### EXERCISE DETAILS
Starting at the line below that contains "36 442 0.92", print each line through the end of the records exactly as it appears.

### MATERIAL PROVIDED
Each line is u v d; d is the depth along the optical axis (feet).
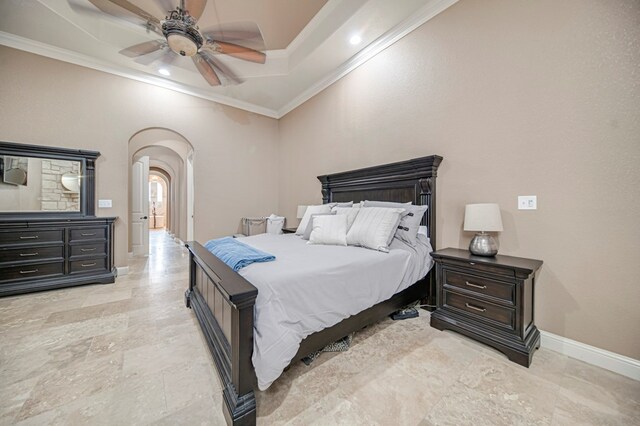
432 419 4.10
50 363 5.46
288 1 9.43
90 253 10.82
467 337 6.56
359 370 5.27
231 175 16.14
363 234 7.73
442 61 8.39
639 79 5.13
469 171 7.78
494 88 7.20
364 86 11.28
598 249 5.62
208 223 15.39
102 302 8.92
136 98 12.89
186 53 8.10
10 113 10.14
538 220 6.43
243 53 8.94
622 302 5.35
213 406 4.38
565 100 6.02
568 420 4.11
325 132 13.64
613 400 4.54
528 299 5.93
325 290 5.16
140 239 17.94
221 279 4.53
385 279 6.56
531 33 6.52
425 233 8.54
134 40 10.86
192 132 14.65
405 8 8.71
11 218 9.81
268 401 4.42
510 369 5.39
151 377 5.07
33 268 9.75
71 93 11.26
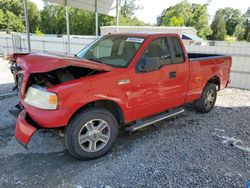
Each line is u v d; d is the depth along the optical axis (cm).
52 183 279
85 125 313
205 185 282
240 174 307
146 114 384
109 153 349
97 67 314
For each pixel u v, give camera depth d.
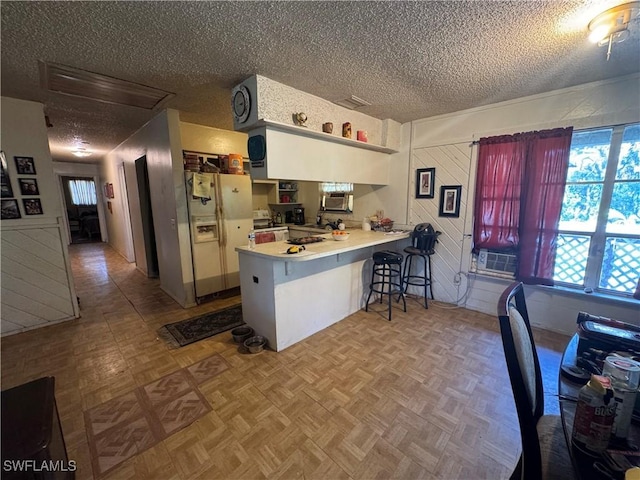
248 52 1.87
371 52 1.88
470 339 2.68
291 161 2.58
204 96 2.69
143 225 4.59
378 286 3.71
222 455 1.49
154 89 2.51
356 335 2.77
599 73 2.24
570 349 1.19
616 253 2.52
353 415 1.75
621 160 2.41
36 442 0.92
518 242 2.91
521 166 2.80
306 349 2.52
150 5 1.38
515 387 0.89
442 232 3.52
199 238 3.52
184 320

### ANSWER
36 442 0.92
518 242 2.91
521 166 2.80
306 349 2.52
150 5 1.38
515 387 0.89
442 232 3.52
199 238 3.52
184 320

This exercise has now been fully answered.